• _Written exercise_: Copy the lines from the first one through the line that contains "0.05/0.05 arcsec/px), over >= 5 px.", swapping "catalogue" for "catalog" and leaving everything else unchanged.

(Collected data)
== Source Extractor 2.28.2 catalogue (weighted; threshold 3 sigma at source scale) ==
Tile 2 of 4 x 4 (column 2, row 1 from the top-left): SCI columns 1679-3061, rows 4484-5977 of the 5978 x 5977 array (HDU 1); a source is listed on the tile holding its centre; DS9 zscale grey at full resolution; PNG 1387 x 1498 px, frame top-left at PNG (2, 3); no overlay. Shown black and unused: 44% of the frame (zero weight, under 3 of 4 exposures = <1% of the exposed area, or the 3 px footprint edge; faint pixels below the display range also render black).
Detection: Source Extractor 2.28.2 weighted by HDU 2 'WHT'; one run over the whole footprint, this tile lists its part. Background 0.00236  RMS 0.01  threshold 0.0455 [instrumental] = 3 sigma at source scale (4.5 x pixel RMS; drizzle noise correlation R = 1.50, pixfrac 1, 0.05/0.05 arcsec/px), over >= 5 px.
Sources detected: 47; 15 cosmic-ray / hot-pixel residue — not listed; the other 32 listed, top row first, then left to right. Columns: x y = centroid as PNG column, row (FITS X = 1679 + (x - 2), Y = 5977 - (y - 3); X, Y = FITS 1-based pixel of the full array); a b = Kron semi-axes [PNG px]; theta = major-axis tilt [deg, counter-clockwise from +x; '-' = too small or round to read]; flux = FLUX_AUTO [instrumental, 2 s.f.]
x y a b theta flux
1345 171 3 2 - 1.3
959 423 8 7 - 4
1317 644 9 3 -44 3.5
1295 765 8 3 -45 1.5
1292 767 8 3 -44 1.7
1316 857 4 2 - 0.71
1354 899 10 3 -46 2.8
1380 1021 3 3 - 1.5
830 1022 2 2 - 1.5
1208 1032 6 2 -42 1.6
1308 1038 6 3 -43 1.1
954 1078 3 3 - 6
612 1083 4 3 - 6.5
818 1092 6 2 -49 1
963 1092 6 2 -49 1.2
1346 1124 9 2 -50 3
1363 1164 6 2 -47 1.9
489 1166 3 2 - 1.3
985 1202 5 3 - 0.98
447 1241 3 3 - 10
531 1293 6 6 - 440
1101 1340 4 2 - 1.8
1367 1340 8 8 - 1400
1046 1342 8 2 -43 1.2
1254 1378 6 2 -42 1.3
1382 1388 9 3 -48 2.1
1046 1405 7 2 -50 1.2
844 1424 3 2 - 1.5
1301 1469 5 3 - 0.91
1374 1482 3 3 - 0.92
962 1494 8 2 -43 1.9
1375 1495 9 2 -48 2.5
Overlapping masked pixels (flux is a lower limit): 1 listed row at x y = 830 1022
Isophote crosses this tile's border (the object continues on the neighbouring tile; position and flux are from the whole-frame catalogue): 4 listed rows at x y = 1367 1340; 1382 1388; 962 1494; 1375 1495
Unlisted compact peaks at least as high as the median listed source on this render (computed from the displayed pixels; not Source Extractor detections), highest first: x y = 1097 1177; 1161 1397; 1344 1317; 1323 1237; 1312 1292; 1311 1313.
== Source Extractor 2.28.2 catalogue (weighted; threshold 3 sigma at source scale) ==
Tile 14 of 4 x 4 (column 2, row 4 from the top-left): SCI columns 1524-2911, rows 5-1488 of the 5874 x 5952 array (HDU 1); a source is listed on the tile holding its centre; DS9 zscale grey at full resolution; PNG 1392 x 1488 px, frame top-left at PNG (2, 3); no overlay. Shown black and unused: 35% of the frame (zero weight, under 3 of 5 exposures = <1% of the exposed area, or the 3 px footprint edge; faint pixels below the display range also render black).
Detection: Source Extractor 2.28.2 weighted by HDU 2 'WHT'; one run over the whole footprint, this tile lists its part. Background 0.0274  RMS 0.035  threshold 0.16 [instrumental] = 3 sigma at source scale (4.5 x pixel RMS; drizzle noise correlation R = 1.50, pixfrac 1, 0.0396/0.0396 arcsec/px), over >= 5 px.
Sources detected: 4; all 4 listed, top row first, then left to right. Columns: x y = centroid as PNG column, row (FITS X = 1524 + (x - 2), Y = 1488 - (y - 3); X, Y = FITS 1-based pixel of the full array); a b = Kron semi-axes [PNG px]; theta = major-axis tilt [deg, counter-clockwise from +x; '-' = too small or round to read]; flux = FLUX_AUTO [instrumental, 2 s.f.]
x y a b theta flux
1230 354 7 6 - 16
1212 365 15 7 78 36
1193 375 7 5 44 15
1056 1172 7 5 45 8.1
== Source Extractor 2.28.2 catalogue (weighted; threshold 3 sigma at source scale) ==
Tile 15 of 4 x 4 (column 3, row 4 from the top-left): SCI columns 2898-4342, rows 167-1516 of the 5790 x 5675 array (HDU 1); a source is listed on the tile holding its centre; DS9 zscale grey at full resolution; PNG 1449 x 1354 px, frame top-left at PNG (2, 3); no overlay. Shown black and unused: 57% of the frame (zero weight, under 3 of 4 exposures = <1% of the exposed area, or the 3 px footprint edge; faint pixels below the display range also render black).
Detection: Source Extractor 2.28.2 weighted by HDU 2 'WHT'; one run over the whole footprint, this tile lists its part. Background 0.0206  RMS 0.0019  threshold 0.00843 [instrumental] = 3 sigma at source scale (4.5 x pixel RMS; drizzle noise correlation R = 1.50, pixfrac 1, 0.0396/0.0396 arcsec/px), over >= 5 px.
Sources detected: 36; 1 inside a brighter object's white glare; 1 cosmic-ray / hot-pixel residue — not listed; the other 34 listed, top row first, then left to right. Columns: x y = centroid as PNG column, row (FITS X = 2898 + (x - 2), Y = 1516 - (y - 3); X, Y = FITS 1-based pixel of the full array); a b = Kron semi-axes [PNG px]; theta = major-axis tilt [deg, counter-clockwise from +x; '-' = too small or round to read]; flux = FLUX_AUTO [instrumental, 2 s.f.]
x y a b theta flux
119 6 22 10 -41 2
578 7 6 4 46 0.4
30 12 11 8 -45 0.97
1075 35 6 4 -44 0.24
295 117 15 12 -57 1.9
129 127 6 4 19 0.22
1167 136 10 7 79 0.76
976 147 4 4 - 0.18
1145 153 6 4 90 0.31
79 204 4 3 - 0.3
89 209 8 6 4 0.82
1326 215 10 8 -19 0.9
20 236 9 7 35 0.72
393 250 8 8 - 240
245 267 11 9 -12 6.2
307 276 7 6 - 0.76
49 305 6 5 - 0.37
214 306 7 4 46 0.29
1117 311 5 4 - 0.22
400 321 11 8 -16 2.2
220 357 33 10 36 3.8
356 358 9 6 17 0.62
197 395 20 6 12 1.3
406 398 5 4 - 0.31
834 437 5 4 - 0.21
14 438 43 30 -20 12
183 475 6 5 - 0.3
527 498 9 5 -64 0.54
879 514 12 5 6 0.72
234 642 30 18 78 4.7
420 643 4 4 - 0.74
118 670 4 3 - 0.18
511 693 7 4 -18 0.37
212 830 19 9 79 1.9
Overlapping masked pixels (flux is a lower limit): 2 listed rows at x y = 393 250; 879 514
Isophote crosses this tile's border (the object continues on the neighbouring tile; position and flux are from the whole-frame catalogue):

• _Expected answer_:
== Source Extractor 2.28.2 catalog (weighted; threshold 3 sigma at source scale) ==
Tile 2 of 4 x 4 (column 2, row 1 from the top-left): SCI columns 1679-3061, rows 4484-5977 of the 5978 x 5977 array (HDU 1); a source is listed on the tile holding its centre; DS9 zscale grey at full resolution; PNG 1387 x 1498 px, frame top-left at PNG (2, 3); no overlay. Shown black and unused: 44% of the frame (zero weight, under 3 of 4 exposures = <1% of the exposed area, or the 3 px footprint edge; faint pixels below the display range also render black).
Detection: Source Extractor 2.28.2 weighted by HDU 2 'WHT'; one run over the whole footprint, this tile lists its part. Background 0.00236  RMS 0.01  threshold 0.0455 [instrumental] = 3 sigma at source scale (4.5 x pixel RMS; drizzle noise correlation R = 1.50, pixfrac 1, 0.05/0.05 arcsec/px), over >= 5 px.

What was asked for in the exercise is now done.